Le lendemain, dans les loges de l’Olympia, Bryce Dessner revient sur cette soirée particulière : “Je vis à Paris depuis cinq ans, à deux pas de Notre-Dame. Ce qui s’est passé hier soir était visiblement un accident et ça me fait penser aux notions de permanence et de fugacité. En réalité, tout est éphémère. Un monument debout depuis le XIIe siècle peut partir en un clin d’œil. Le 11 septembre 2001, on était à Brooklyn et on a vu les tours s’effondrer. Ça semble inimaginable, mais tout peut arriver. Une relation amoureuse peut se dissoudre. Un proche peut disparaître. Et aujourd’hui, on constate que même la pensée rationnelle peut parfois s’éclipser en Amérique : des idées insensées trouvent leur place parmi le grand public et sont même véhiculées par le Président.” Rappelons que le groupe n’a jamais caché ses opinions politiques, en soutenant activement Barack Obama puis Hillary Clinton, et n’a jamais reculé devant les engagements caritatifs (pour les réfugiés, la lutte contre le sida, l’éducation, le Tibet…).

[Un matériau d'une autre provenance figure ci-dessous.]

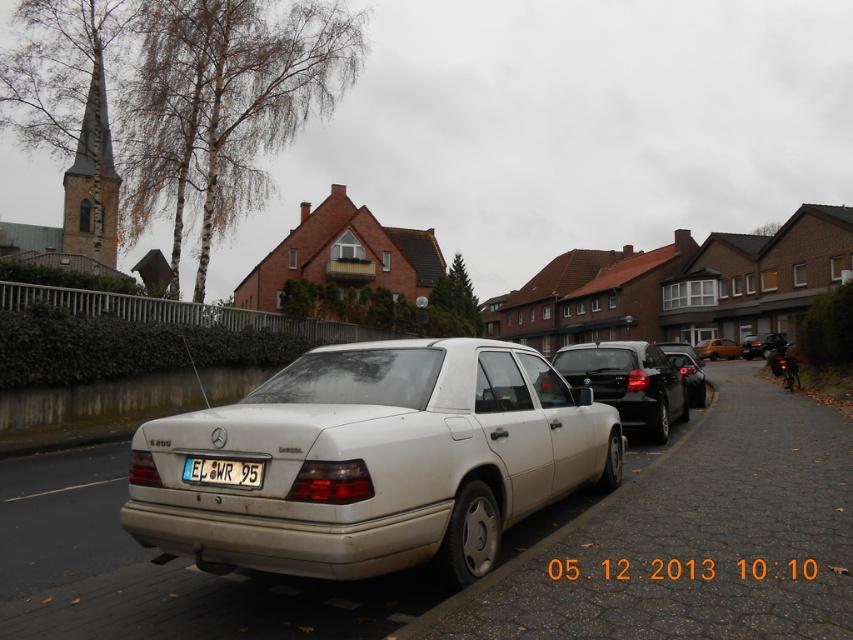
Question: From the image, what is the correct spatial relationship of white plastic license plate at center in relation to metallic silver sedan at center?

Choices:
 (A) above
 (B) below

Answer: (A)

Question: Can you confirm if satin black sedan at center is positioned below white concrete curb at lower center?

Choices:
 (A) no
 (B) yes

Answer: (A)

Question: Which point is closer to the camera taking this photo?

Choices:
 (A) coord(674,358)
 (B) coord(671,449)
 (C) coord(770,332)
 (D) coord(705,346)

Answer: (B)

Question: Is white concrete curb at lower center in front of glossy black car at right?

Choices:
 (A) yes
 (B) no

Answer: (A)

Question: Based on their relative distances, which object is farther from the satin black sedan at center?

Choices:
 (A) glossy black car at right
 (B) white plastic license plate at center
 (C) silver metallic sedan at center
 (D) matte black sedan at center

Answer: (D)

Question: Considering the real-world distances, which object is farthest from the shiny black sedan at center?

Choices:
 (A) silver metallic sedan at center
 (B) white plastic license plate at center
 (C) matte black sedan at center

Answer: (B)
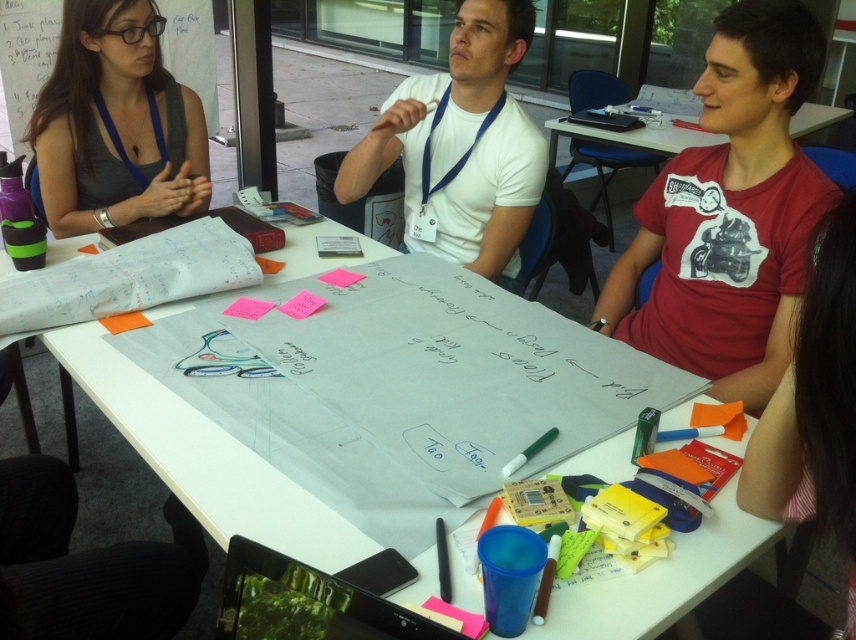
Does black fabric chair at lower left have a greater height compared to matte white paper at upper left?

No, black fabric chair at lower left is not taller than matte white paper at upper left.

Does black fabric chair at lower left appear over matte white paper at upper left?

No, black fabric chair at lower left is not above matte white paper at upper left.

What are the coordinates of `black fabric chair at lower left` in the screenshot? It's located at (86, 564).

Between white smooth t-shirt at center and matte plastic table at center, which one has less height?

matte plastic table at center

Between point (408, 145) and point (622, 172), which one is positioned in front?

Point (408, 145) is in front.

I want to click on white smooth t-shirt at center, so click(461, 147).

Where is `white smooth t-shirt at center`? The width and height of the screenshot is (856, 640). white smooth t-shirt at center is located at coordinates (461, 147).

Looking at this image, can you confirm if white paper at center is positioned to the left of matte plastic table at center?

Correct, you'll find white paper at center to the left of matte plastic table at center.

Who is positioned more to the right, white paper at center or matte plastic table at center?

From the viewer's perspective, matte plastic table at center appears more on the right side.

Describe the element at coordinates (205, 458) in the screenshot. I see `white paper at center` at that location.

You are a GUI agent. You are given a task and a screenshot of the screen. Output one action in this format:
    pyautogui.click(x=<x>, y=<y>)
    Task: Click on the white paper at center
    This screenshot has height=640, width=856.
    Given the screenshot: What is the action you would take?
    pyautogui.click(x=205, y=458)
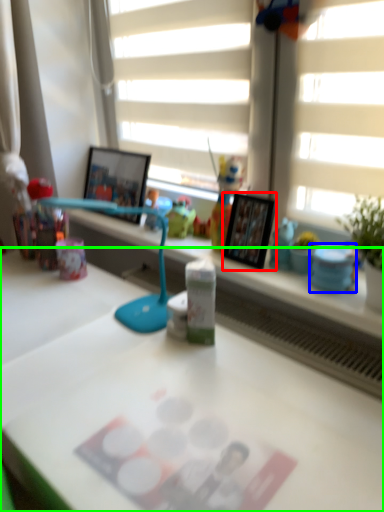
Question: Estimate the real-world distances between objects in this image. Which object is farther from picture frame (highlighted by a red box), stationery (highlighted by a blue box) or desk (highlighted by a green box)?

Choices:
 (A) stationery
 (B) desk

Answer: (B)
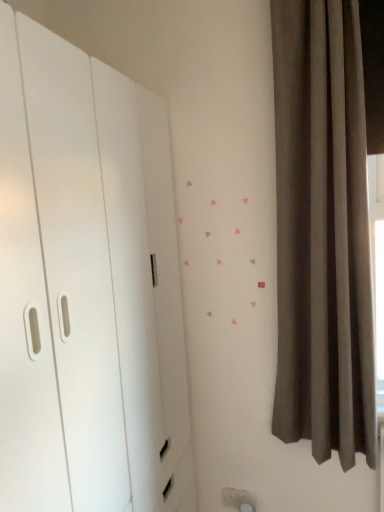
Question: Looking at the image, does white matte dresser at left seem bigger or smaller compared to dark gray velvet curtain at right?

Choices:
 (A) small
 (B) big

Answer: (B)

Question: Relative to dark gray velvet curtain at right, is white matte dresser at left in front or behind?

Choices:
 (A) behind
 (B) front

Answer: (B)

Question: Choose the correct answer: Is white matte dresser at left inside dark gray velvet curtain at right or outside it?

Choices:
 (A) inside
 (B) outside

Answer: (B)

Question: From their relative heights in the image, would you say dark gray velvet curtain at right is taller or shorter than white matte dresser at left?

Choices:
 (A) tall
 (B) short

Answer: (B)

Question: From a real-world perspective, is dark gray velvet curtain at right physically located above or below white matte dresser at left?

Choices:
 (A) below
 (B) above

Answer: (B)

Question: From the image's perspective, is dark gray velvet curtain at right above or below white matte dresser at left?

Choices:
 (A) below
 (B) above

Answer: (B)

Question: In terms of width, does dark gray velvet curtain at right look wider or thinner when compared to white matte dresser at left?

Choices:
 (A) wide
 (B) thin

Answer: (B)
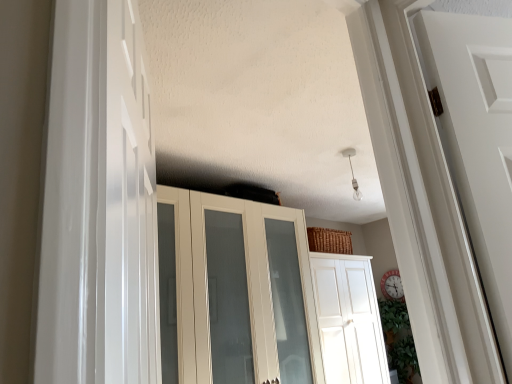
Question: Is white glossy cupboard at center directly adjacent to white glossy door at left, which is counted as the 1th door, starting from the front?

Choices:
 (A) yes
 (B) no

Answer: (B)

Question: Is white glossy door at left, the first door from the top, surrounded by white glossy cupboard at center?

Choices:
 (A) yes
 (B) no

Answer: (B)

Question: From the image's perspective, is white glossy cupboard at center on top of white glossy door at left, arranged as the 2th door when viewed from the right?

Choices:
 (A) no
 (B) yes

Answer: (A)

Question: From the image's perspective, would you say white glossy cupboard at center is shown under white glossy door at left, which is counted as the 1th door, starting from the front?

Choices:
 (A) no
 (B) yes

Answer: (B)

Question: From a real-world perspective, is white glossy cupboard at center positioned over white glossy door at left, which is counted as the 1th door, starting from the front, based on gravity?

Choices:
 (A) yes
 (B) no

Answer: (B)

Question: Visually, is white glossy door at center, acting as the second door starting from the left, positioned to the left or to the right of white glossy cupboard at center?

Choices:
 (A) left
 (B) right

Answer: (B)

Question: Considering their positions, is white glossy door at center, marked as the first door in a right-to-left arrangement, located in front of or behind white glossy cupboard at center?

Choices:
 (A) behind
 (B) front

Answer: (A)

Question: In terms of size, does white glossy door at center, the 2th door in the top-to-bottom sequence, appear bigger or smaller than white glossy cupboard at center?

Choices:
 (A) big
 (B) small

Answer: (B)

Question: From a real-world perspective, is white glossy door at center, acting as the second door starting from the left, positioned above or below white glossy cupboard at center?

Choices:
 (A) below
 (B) above

Answer: (A)

Question: Is point coord(198,365) closer or farther from the camera than point coord(144,355)?

Choices:
 (A) farther
 (B) closer

Answer: (A)

Question: From a real-world perspective, is white glossy cupboard at center physically located above or below white glossy door at left, the first door from the top?

Choices:
 (A) below
 (B) above

Answer: (A)

Question: Considering the positions of white glossy cupboard at center and white glossy door at left, the second door when ordered from bottom to top, in the image, is white glossy cupboard at center wider or thinner than white glossy door at left, the second door when ordered from bottom to top,?

Choices:
 (A) wide
 (B) thin

Answer: (A)

Question: Is white glossy cupboard at center taller or shorter than white glossy door at left, positioned as the second door in back-to-front order?

Choices:
 (A) short
 (B) tall

Answer: (B)

Question: Does point click(109, 380) appear closer or farther from the camera than point click(317, 284)?

Choices:
 (A) farther
 (B) closer

Answer: (B)

Question: Is white glossy door at left, the first door from the top, inside or outside of white glossy door at center, the 2th door in the top-to-bottom sequence?

Choices:
 (A) outside
 (B) inside

Answer: (A)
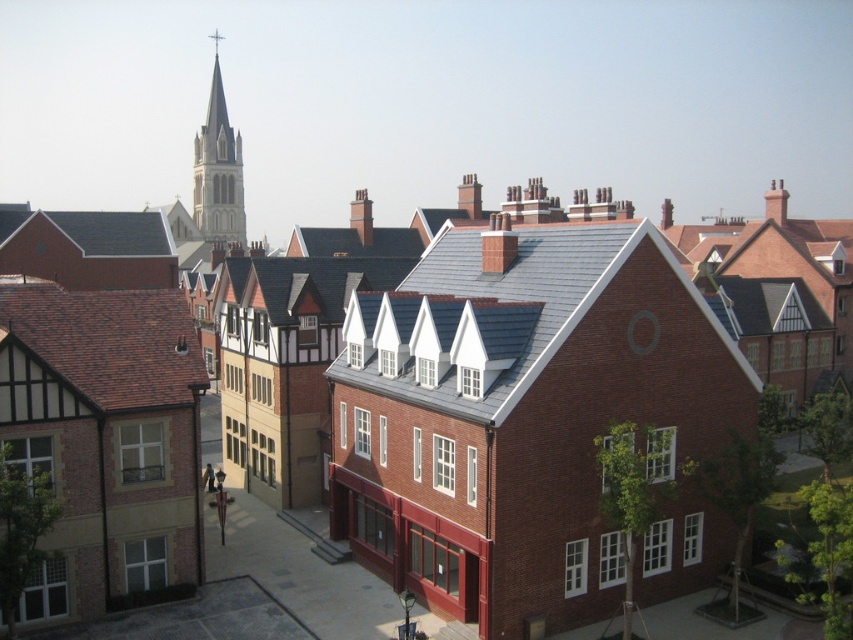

Ne pas croire la chanson titre “I Am Easy To Find” et son affirmation trompeuse : personne n’est facile à cerner
Pendant la première moitié de sa carrière, The National exprimait parfois ses inquiétudes sur des brûlots exaspérés, parfaits défouloirs à ses frustrations. Ces explosions ont laissé place à des atmosphères plus amples, plus lumineuses, qui prennent le temps de se développer pour mettre au jour leurs tourments les plus enfouis. Ne pas croire la chanson titre I Am Easy To Find et son affirmation trompeuse : personne n’est facile à trouver, à cerner.
Ce morceau est l’un des premiers sur lesquels Mike Mills a travaillé et ses thèmes sont devenus centraux pour tout l’album. “Sur Trouble Will Find Me (leur sixième album, sorti en 2013 – ndlr), il y avait une chanson intitulée Hard To Find, explique Bryce Dessner. C’est comme le pendant masculin de I Am Easy To Find, que je vois plutôt comme féminin. ‘Facile à trouver’, peut-être en apparence, mais pas si on creuse sous toutes les couches superposées. Je pense aussi à mon épouse, qui est infiniment plus fiable et plus intéressante que moi ! (rires) Pour la connaître vraiment, il faut passer beaucoup de temps avec elle. Ces deux morceaux sont liés et se répondent en quelque sorte.” Vingt ans après sa création, The National sait apprivoiser les ténèbres pour les transformer en lueurs de réconfort.